Blue Waters, One of the World’s Most Powerful Computers, Is Open for Research
Blue Waters has been configured to solve the most challenging compute-, memory-, and data-intensive problems in science and engineering
National Science Foundation- (NSF) funded Blue Waters, one of the most powerful supercomputers in the world, was formally declared available for use today at the National Center for Supercomputing Applications at the University of Illinois at Urbana-Champaign (UIUC). The ceremony was attended by corporate, government and university leaders.

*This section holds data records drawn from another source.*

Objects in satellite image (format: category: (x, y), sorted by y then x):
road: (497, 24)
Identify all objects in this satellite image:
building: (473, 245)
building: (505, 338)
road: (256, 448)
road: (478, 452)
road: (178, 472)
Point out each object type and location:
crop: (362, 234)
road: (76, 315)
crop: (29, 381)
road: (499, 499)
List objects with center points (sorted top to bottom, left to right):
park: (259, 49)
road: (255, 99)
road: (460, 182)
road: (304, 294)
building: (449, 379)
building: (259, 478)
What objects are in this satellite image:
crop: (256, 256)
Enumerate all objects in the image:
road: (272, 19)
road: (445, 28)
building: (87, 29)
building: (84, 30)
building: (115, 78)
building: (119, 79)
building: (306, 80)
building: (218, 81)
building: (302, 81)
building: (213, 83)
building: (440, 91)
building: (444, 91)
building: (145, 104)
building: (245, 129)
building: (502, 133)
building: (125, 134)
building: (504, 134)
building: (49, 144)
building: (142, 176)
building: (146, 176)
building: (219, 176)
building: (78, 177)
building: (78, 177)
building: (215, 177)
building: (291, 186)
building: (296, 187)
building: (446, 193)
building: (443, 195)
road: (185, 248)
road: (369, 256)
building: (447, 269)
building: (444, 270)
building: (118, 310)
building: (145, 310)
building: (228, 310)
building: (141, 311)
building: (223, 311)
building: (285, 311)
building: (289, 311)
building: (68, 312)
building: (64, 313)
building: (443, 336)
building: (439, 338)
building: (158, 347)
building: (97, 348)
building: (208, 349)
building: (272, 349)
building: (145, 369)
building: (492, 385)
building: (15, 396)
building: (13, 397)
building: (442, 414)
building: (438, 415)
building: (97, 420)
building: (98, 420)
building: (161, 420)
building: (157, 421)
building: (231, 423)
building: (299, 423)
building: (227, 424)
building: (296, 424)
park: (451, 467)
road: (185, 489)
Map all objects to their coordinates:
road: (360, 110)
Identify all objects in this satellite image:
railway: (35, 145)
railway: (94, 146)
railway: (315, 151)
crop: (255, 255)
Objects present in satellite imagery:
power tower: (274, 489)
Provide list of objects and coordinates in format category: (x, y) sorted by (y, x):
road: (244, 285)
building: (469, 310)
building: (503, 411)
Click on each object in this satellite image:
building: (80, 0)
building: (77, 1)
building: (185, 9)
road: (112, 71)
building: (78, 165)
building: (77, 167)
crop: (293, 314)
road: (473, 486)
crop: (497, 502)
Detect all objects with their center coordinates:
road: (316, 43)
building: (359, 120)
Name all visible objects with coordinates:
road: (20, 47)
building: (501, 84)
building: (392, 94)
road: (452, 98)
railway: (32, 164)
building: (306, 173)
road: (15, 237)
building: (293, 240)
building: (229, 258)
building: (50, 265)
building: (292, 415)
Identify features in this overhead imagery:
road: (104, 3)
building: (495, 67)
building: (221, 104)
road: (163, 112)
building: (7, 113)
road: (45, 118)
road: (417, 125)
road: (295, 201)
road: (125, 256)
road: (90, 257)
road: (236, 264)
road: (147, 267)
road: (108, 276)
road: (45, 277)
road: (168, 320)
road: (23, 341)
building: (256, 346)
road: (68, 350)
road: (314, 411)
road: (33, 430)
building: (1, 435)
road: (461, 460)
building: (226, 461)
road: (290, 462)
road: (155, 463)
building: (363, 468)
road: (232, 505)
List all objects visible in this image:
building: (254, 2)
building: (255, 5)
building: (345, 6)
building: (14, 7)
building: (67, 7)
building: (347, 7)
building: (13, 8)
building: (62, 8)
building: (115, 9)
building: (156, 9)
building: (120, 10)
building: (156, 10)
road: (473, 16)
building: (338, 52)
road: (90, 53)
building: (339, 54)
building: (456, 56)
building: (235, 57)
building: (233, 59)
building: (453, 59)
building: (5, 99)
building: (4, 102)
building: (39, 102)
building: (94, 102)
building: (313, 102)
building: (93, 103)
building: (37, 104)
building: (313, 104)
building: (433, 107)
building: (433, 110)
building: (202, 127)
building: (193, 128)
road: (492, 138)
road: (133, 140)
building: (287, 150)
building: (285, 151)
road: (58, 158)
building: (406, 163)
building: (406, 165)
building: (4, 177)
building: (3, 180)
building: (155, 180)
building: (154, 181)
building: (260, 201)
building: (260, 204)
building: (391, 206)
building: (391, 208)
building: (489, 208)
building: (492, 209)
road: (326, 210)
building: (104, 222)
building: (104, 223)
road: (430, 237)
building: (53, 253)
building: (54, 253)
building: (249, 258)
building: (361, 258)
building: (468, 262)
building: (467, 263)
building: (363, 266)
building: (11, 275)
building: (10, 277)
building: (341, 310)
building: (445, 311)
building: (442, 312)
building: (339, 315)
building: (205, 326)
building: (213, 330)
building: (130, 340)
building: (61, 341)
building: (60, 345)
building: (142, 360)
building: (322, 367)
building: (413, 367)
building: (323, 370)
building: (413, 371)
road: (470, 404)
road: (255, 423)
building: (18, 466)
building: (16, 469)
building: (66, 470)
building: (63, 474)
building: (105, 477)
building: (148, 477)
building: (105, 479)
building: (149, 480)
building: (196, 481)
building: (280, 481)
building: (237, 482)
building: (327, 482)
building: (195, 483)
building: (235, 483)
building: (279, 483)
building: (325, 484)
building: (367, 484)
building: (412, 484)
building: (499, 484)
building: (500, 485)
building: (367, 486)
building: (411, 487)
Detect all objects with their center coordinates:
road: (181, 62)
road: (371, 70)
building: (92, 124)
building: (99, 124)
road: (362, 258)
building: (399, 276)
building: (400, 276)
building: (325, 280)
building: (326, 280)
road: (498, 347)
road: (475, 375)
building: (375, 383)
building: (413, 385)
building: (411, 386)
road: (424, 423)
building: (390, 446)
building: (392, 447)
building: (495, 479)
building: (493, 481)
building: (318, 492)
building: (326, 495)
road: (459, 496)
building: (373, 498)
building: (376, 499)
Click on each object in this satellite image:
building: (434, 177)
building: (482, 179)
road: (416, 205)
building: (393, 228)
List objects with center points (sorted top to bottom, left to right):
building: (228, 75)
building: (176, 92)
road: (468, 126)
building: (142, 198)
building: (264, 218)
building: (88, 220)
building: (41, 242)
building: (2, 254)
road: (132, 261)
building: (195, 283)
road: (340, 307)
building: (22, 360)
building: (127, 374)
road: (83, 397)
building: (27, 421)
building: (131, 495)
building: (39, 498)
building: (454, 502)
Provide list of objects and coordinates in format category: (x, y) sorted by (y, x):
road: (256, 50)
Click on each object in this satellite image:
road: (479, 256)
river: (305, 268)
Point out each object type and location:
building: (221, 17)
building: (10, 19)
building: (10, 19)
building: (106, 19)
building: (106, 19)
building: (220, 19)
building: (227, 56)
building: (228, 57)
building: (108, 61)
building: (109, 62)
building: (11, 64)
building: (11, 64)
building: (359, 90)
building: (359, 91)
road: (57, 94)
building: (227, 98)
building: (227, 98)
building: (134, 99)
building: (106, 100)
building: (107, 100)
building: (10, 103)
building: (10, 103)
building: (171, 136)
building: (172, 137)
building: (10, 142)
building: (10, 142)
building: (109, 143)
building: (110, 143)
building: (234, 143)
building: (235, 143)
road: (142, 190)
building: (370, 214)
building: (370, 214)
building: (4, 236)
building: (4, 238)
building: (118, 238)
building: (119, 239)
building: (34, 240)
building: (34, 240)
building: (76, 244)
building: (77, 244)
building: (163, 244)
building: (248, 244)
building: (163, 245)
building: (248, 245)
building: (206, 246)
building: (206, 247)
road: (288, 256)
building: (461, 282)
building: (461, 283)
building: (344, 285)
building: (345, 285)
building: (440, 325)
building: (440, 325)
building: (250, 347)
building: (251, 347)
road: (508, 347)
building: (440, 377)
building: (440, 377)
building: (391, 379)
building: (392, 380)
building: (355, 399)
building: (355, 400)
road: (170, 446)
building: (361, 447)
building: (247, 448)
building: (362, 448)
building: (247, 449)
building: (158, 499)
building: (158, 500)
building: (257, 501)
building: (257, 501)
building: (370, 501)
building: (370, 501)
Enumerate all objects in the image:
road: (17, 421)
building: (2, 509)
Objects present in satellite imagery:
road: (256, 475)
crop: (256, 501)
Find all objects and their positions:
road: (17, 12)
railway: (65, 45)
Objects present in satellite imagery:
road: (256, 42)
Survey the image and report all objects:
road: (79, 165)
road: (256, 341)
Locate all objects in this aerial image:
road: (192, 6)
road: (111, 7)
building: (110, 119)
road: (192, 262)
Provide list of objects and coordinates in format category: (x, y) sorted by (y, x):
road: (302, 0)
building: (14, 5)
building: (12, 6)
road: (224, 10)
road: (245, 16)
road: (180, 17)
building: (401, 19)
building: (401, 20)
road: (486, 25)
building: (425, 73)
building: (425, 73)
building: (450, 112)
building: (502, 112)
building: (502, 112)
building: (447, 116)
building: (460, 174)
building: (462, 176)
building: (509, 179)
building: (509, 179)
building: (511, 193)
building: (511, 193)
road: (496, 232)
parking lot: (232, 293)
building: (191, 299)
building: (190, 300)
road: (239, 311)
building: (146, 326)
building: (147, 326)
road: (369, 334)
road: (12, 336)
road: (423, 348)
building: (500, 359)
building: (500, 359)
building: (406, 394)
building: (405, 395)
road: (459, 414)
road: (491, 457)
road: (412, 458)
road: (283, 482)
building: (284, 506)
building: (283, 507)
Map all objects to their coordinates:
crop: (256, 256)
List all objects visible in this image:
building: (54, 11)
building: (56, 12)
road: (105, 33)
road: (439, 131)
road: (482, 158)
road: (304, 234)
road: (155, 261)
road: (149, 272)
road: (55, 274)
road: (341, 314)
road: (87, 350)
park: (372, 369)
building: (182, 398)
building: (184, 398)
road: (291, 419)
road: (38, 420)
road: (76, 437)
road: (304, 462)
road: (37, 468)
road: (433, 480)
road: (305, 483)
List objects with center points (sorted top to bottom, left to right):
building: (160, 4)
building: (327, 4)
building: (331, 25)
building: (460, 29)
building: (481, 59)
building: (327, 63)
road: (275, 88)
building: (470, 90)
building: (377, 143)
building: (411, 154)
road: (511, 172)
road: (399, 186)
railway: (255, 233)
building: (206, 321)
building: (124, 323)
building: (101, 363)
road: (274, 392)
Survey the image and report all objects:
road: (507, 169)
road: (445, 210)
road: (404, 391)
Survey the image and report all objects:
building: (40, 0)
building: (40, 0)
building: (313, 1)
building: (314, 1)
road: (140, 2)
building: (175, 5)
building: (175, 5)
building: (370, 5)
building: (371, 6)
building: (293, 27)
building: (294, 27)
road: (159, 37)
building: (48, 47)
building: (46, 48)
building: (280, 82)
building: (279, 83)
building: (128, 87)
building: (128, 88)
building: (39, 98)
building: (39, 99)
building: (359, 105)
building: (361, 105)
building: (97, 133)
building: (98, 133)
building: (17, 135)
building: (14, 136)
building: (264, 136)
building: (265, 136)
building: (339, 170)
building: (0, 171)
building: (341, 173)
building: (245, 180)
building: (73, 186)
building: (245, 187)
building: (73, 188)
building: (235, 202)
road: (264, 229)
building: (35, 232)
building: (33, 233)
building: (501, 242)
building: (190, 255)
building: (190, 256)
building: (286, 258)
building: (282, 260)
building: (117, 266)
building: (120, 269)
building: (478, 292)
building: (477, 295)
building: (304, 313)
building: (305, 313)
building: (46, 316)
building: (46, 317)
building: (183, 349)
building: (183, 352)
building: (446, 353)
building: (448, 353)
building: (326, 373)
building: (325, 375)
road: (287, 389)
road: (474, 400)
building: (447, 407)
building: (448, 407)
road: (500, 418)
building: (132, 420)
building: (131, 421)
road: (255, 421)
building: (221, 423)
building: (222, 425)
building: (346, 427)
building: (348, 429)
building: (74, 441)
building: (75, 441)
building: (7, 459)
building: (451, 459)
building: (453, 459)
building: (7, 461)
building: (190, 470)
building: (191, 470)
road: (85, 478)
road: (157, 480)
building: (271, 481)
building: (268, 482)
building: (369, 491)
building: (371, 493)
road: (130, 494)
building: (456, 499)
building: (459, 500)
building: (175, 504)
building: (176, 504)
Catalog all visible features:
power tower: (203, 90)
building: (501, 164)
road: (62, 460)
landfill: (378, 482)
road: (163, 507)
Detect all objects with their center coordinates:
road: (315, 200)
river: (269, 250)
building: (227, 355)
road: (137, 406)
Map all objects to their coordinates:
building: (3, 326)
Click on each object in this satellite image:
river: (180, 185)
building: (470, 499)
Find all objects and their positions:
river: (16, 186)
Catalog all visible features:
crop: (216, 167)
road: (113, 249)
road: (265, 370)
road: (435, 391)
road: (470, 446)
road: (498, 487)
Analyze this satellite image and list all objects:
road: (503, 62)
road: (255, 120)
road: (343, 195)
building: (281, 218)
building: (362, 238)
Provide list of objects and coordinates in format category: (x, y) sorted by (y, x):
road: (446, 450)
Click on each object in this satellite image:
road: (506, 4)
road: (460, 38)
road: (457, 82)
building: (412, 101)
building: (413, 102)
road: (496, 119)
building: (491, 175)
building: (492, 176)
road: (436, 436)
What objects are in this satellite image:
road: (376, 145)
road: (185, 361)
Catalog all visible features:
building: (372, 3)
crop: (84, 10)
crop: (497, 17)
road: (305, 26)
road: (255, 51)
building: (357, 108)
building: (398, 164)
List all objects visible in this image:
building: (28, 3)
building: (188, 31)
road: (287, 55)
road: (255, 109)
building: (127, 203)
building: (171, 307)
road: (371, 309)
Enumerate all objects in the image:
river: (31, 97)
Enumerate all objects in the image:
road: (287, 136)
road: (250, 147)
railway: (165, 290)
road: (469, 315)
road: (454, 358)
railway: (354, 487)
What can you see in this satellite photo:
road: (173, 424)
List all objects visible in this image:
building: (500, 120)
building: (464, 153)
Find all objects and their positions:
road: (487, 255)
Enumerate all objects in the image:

Blue Waters, a partnership among NSF, the State of Illinois, the University of Illinois and the Great Lakes Consortium for Petascale Computation, is capable at peak performance of nearly 12 quadrillion floating point operations per second and, more importantly, has demonstrated sustained system performance of more than one petaflop on a range of commonly-used science and engineering applications.
This capability puts Blue Waters in a class by itself. By balancing processor performance characteristics with memory and storage attributes, it offers usable and efficient petaflop performance for large-scale scientific applications at the frontiers of computational science.
Early research on Blue Waters already is addressing problems that are much larger and more complex than those modeled to date, and is already providing unprecedented insights.
“Blue Waters is an example of a high-risk, high-reward research infrastructure project that will enable NSF to achieve its mission of funding basic research at the frontiers of science,” said NSF Acting Director Cora Marrett. “Its impact on science and engineering discoveries and innovation, as well as on national priorities, such as health, safety and well-being, will be extraordinary.”